I have function $\varphi : (\mathbb{N} \to \mathbb{N}) \to (P(\mathbb{N}) \to P(\mathbb{N}))$ and $\varphi(f)(A) = f^{-1}(A)$. I have to find $\varphi^{-1}({id_{P(\mathbb{N})}})$, and I don't have any idea how to find it.

Any tips? Thanks a lot.

Answer 1

Let's take it one step at a time. For any function $g$, what is $g^{-1}(Y)$? It is $g^{-1}(Y)=\{x \mid g(x) \in Y\}$. Now apply that to $\varphi^{-1}(\text{id}_{\mathcal{P}(\mathbb{N})})$. This set is everything that is mapped by $\varphi$ to $\text{id}_{\mathcal{P}(\mathbb{N})}$, and here the "everything" means "every function $f:\mathbb{N} \to \mathbb{N}$" as that is the domain of $\varphi$.

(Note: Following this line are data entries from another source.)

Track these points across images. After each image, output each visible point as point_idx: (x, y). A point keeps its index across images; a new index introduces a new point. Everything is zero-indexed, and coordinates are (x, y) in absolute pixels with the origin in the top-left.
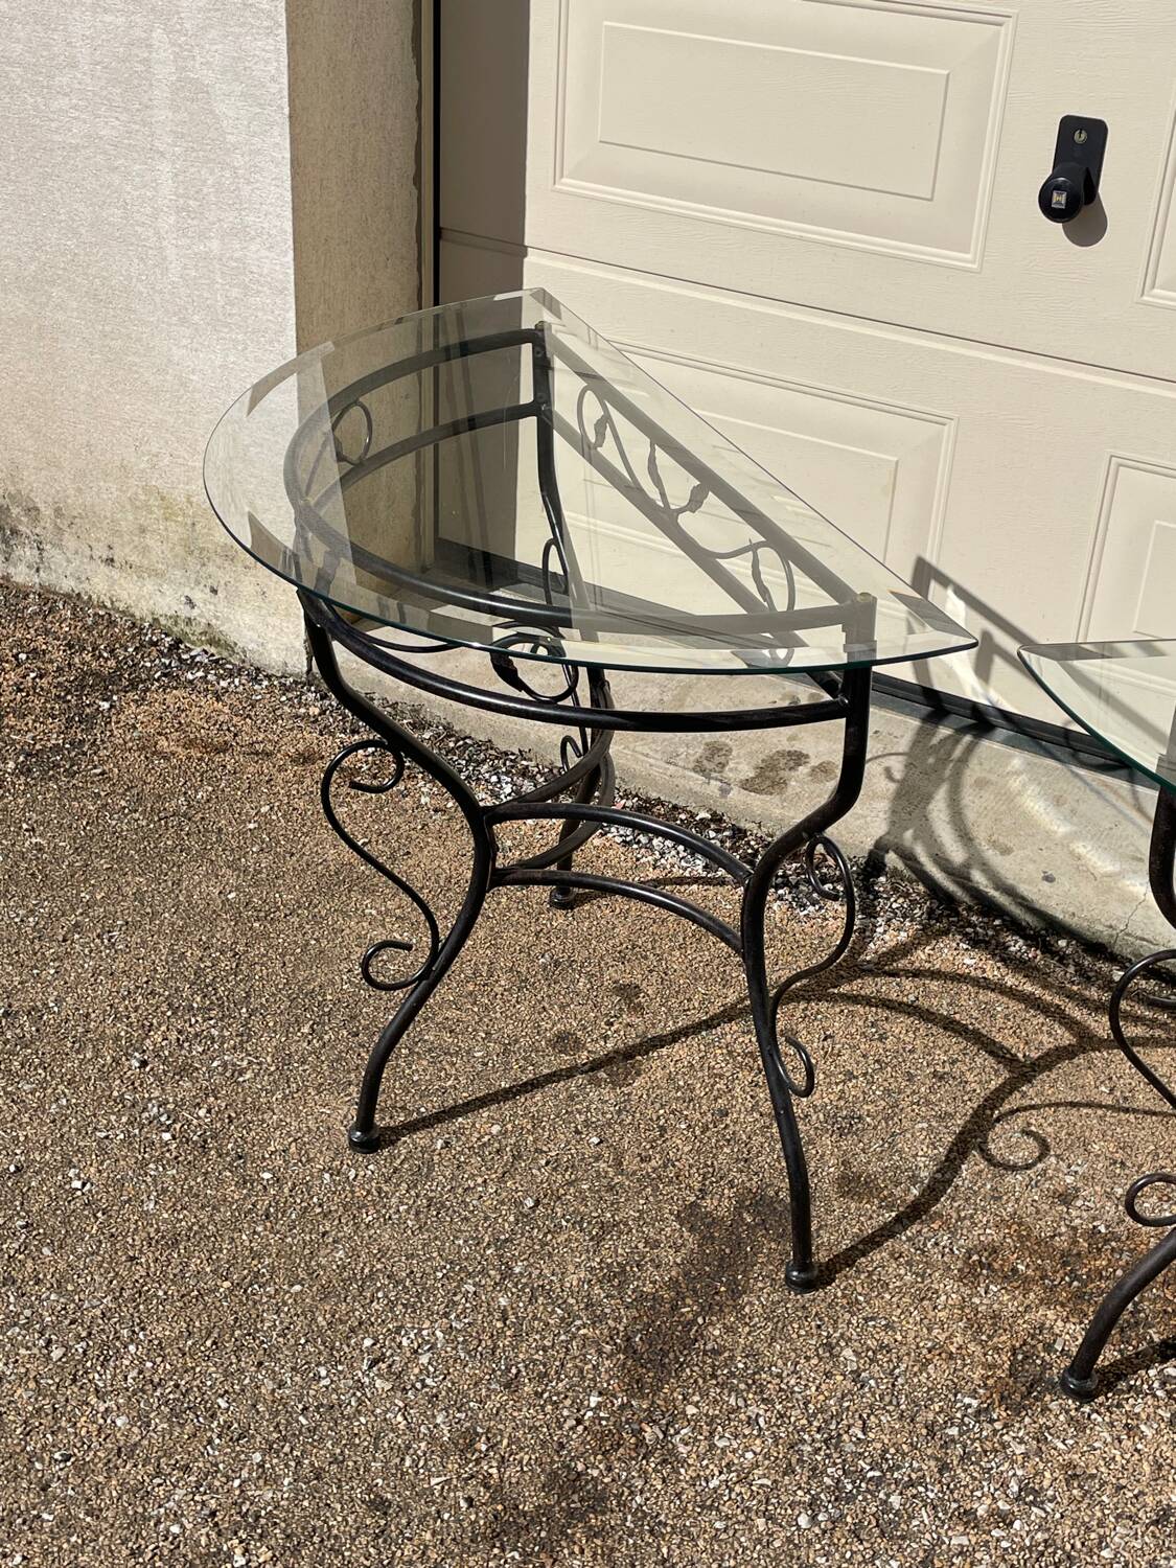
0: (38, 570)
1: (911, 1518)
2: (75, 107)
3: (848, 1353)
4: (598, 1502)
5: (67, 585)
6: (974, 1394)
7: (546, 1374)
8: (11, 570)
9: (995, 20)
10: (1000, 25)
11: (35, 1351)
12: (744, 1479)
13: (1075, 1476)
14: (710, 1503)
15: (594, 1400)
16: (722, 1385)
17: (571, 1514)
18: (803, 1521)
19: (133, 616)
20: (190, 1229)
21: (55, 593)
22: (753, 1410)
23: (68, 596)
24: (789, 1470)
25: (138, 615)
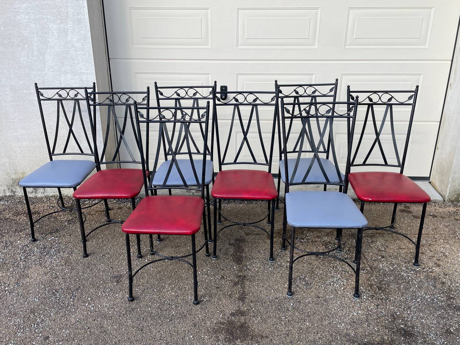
0: (44, 193)
1: (282, 264)
2: (50, 106)
3: (261, 251)
4: (245, 277)
5: (51, 195)
6: (279, 250)
7: (226, 267)
8: (37, 195)
9: (208, 74)
10: (209, 75)
11: (152, 291)
12: (260, 268)
13: (296, 253)
14: (258, 272)
15: (235, 267)
16: (249, 260)
17: (243, 279)
18: (270, 269)
19: (68, 196)
20: (161, 270)
21: (49, 196)
22: (255, 261)
23: (52, 196)
24: (265, 265)
25: (69, 196)
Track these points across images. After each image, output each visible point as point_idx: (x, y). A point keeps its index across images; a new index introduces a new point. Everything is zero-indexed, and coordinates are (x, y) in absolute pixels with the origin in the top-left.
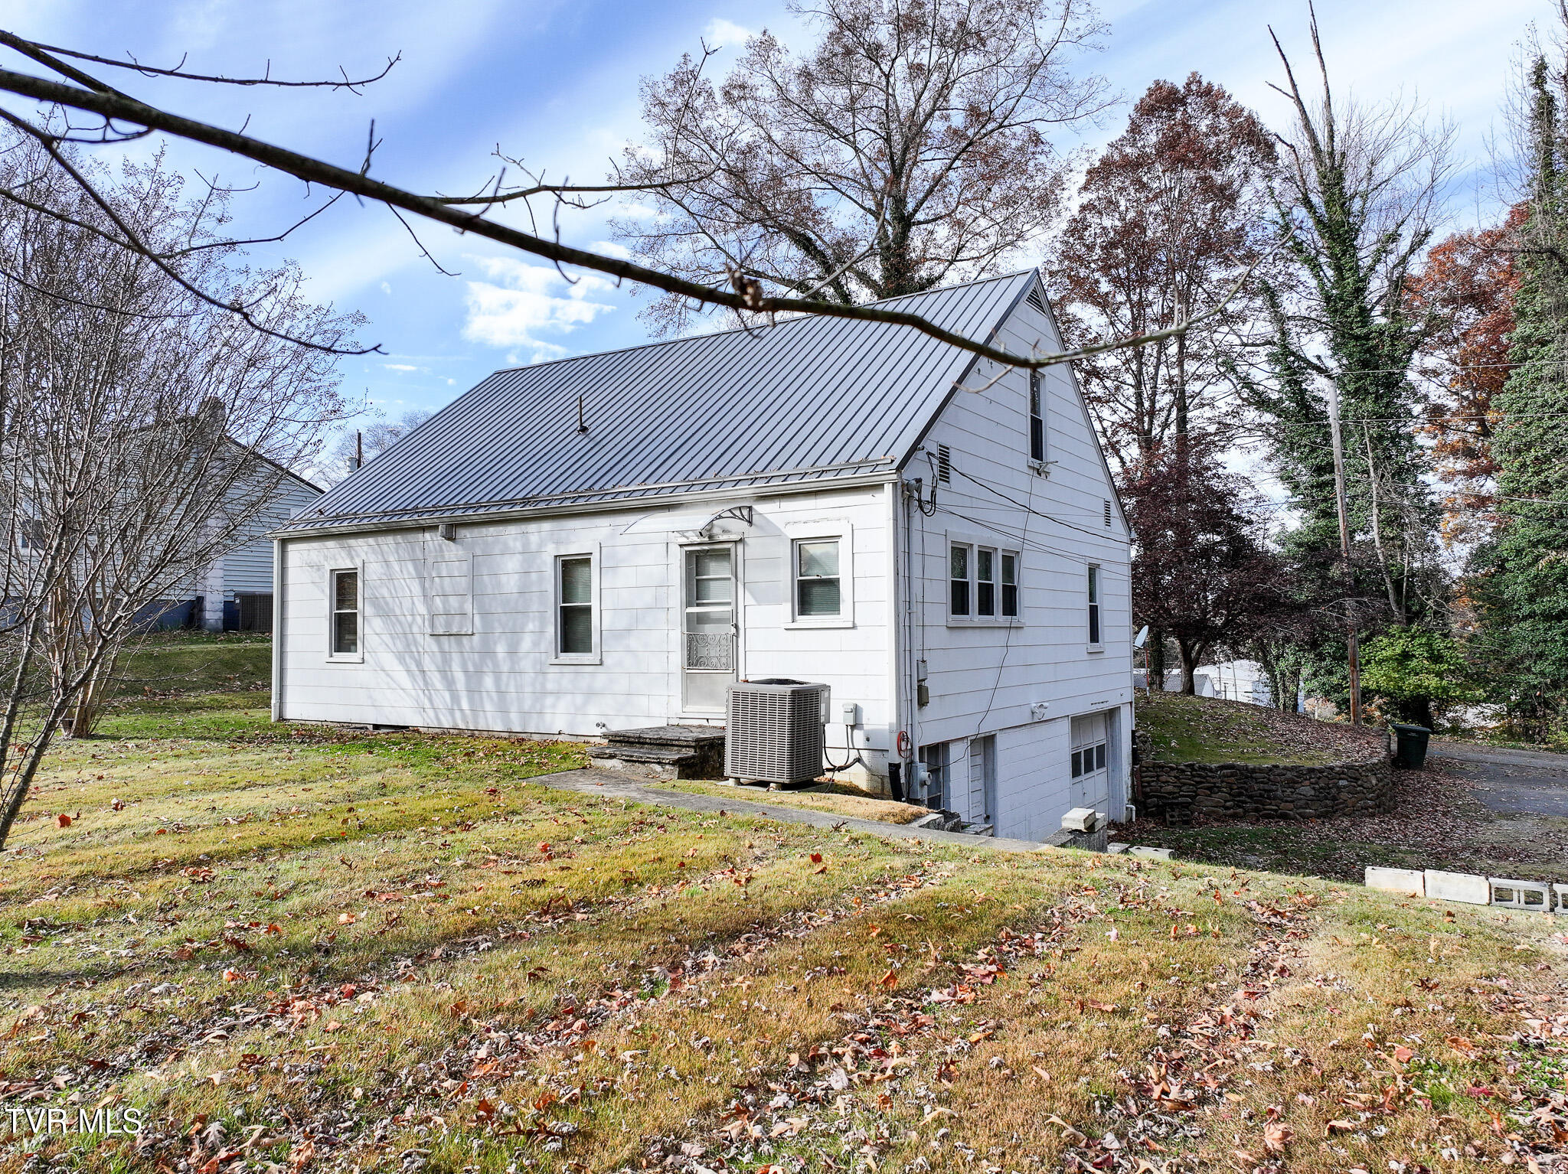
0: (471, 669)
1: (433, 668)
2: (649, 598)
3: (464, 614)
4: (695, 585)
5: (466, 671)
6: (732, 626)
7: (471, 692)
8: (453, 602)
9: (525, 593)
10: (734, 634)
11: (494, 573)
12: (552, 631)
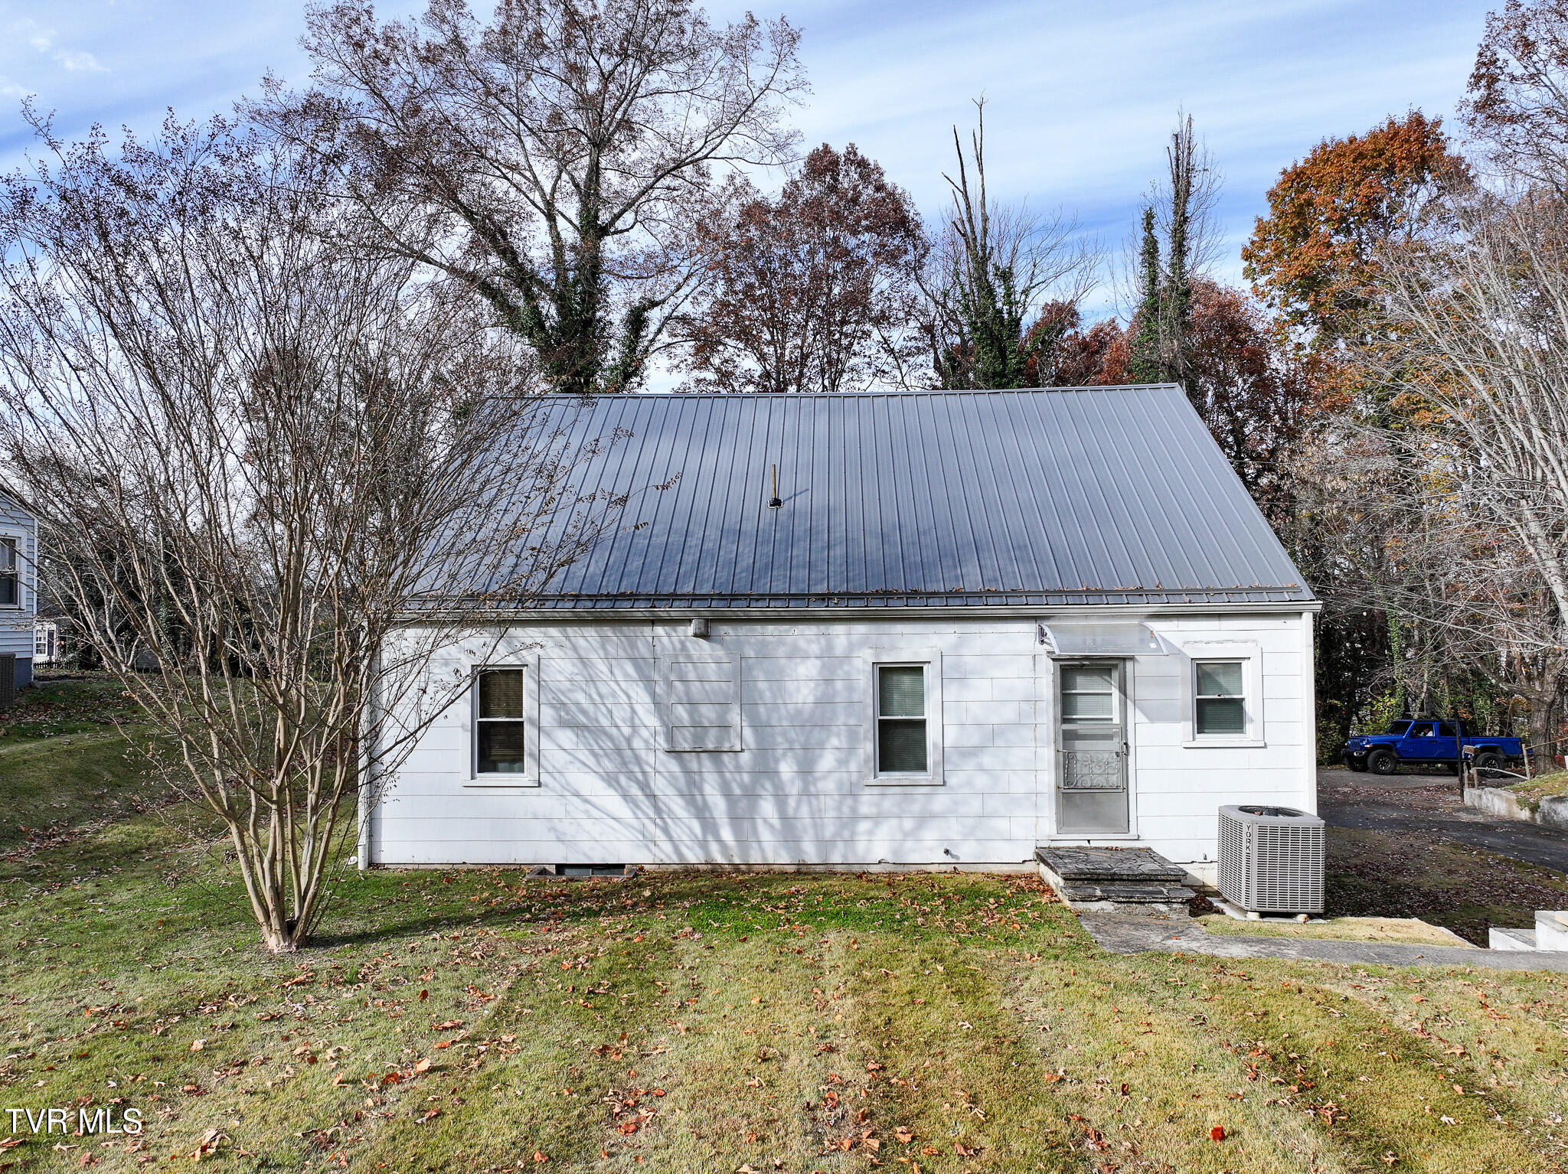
0: (737, 791)
1: (670, 791)
2: (1009, 713)
3: (725, 727)
4: (1066, 703)
5: (727, 794)
6: (1115, 745)
7: (735, 819)
8: (708, 713)
9: (825, 702)
10: (1124, 753)
11: (777, 681)
12: (868, 748)
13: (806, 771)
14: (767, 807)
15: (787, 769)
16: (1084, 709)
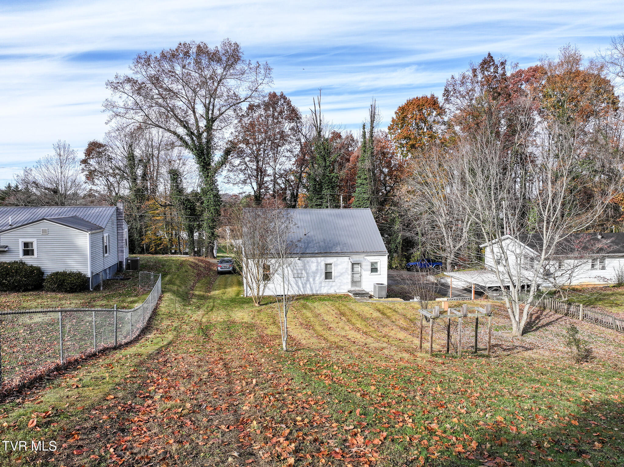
0: (304, 283)
1: (293, 283)
2: (344, 271)
3: (302, 274)
4: (353, 269)
5: (302, 284)
6: (359, 275)
7: (303, 287)
8: (299, 271)
9: (317, 270)
10: (361, 276)
11: (310, 266)
12: (324, 276)
13: (314, 280)
14: (308, 286)
15: (311, 280)
16: (355, 269)
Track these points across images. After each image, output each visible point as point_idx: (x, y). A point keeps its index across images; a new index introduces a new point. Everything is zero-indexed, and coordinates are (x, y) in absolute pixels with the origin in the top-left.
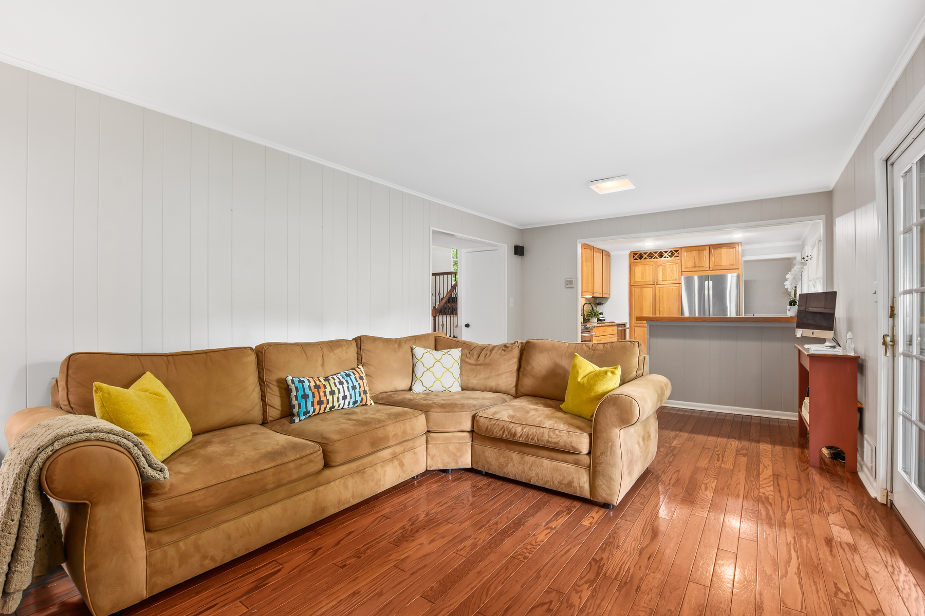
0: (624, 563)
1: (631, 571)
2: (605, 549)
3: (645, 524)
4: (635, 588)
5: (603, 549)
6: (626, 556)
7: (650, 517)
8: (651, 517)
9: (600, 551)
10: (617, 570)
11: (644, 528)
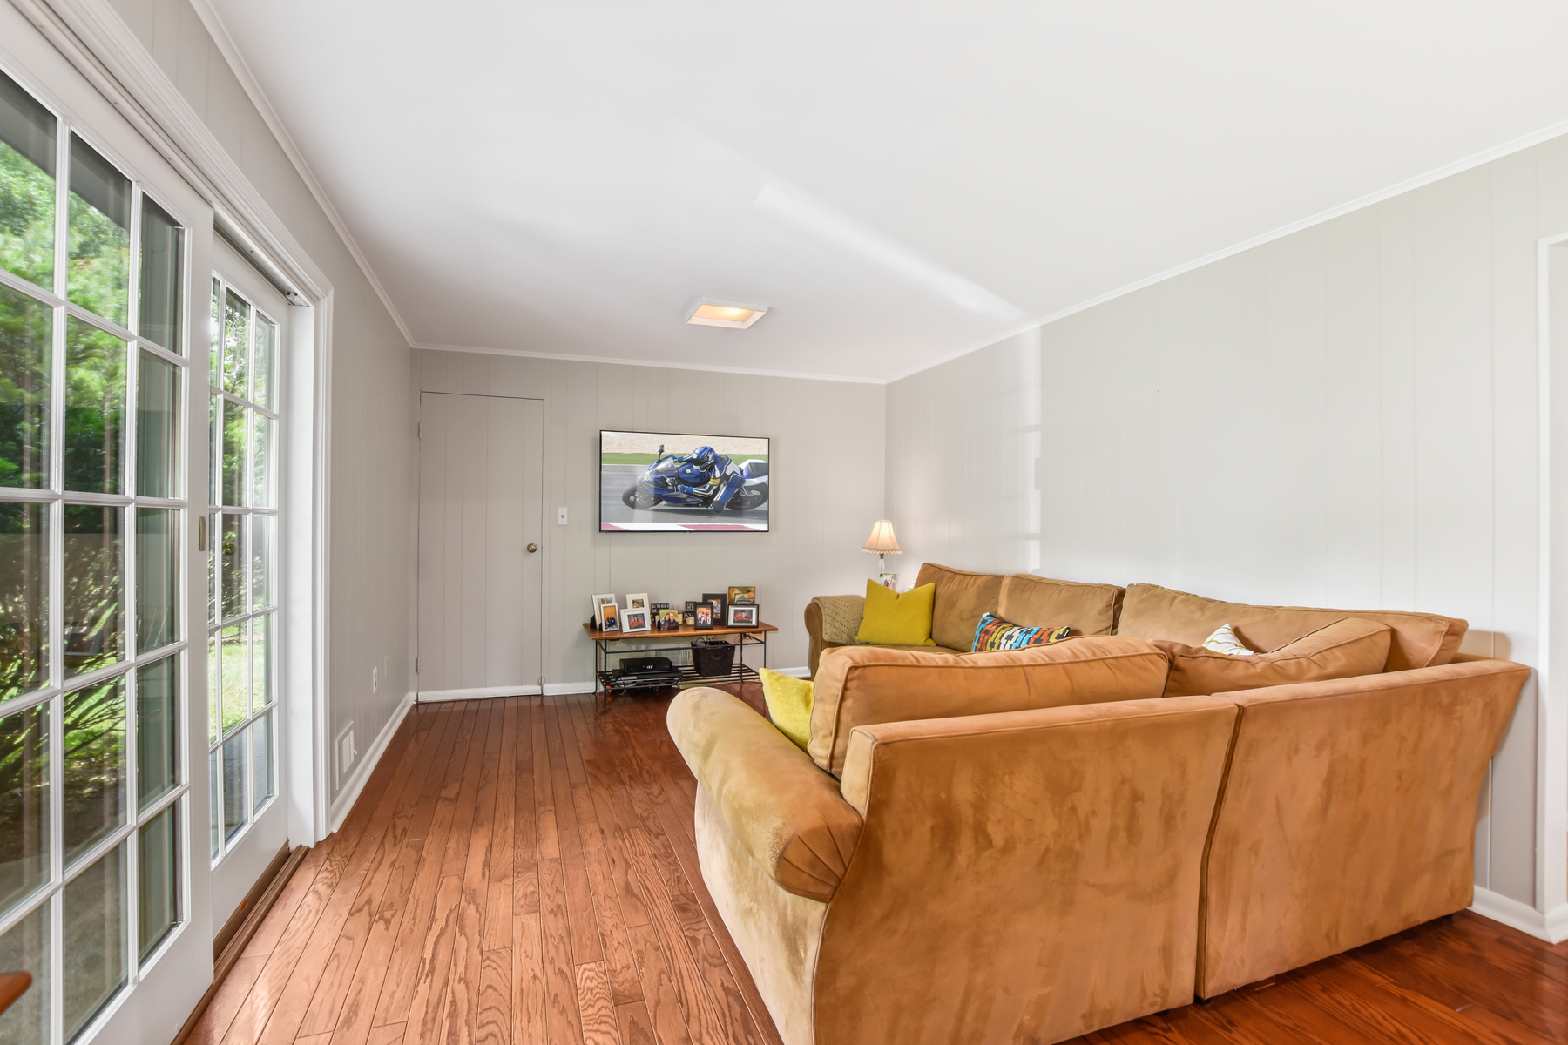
0: (634, 845)
1: (620, 842)
2: (665, 848)
3: (654, 901)
4: (606, 831)
5: (667, 847)
6: (638, 852)
7: (660, 919)
8: (658, 920)
9: (667, 843)
10: (633, 836)
11: (651, 895)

What does it mean for a function $f:\mathbb{N}\to\mathbb{N}$ to be mapped to the identity function by $\varphi$? It means $\varphi(f)(A)=A$ for every $A\subseteq \mathbb{N}$. I'll leave it to you to determine what functions $f$ satisfy that.

Answer 2

Although it's common in type theory and in some programming languages (such as Haskell) to write the function signature as you have it, the more common way to write it in mathematics is $$\varphi: \mathbb{N}^\mathbb{N} \rightarrow P(\mathbb{N})^{P(\mathbb{N})}$$

where for sets $A, B$, the notation $B^A$ is used to denote the set of all functions $g:A \rightarrow B$.

Regarding your question:

$$\varphi^{-1}(id_{P(\mathbb{N})}) = y $$ where we know that $y \in \mathbb{N}^\mathbb{N}$, so $y : \mathbb{N} \rightarrow \mathbb{N}$. Let's discover some information about $y$. We know that

$$\varphi(y) = \varphi(\varphi^{-1}(id_{P(\mathbb{N})})) = id_{P(\mathbb{N})} \tag 1$$

so we have two pieces of information:

$$\varphi(y)(A) = A \tag 2$$ $$\varphi(y)(A) = y^{-1}(A) \tag 3$$ where (2) follows from (1), and (3) follows from definition of $\varphi$.

Thus,

$$ y^{-1}(A) = A$$

You asked for tips; does this give you enough information for what $y$ could be?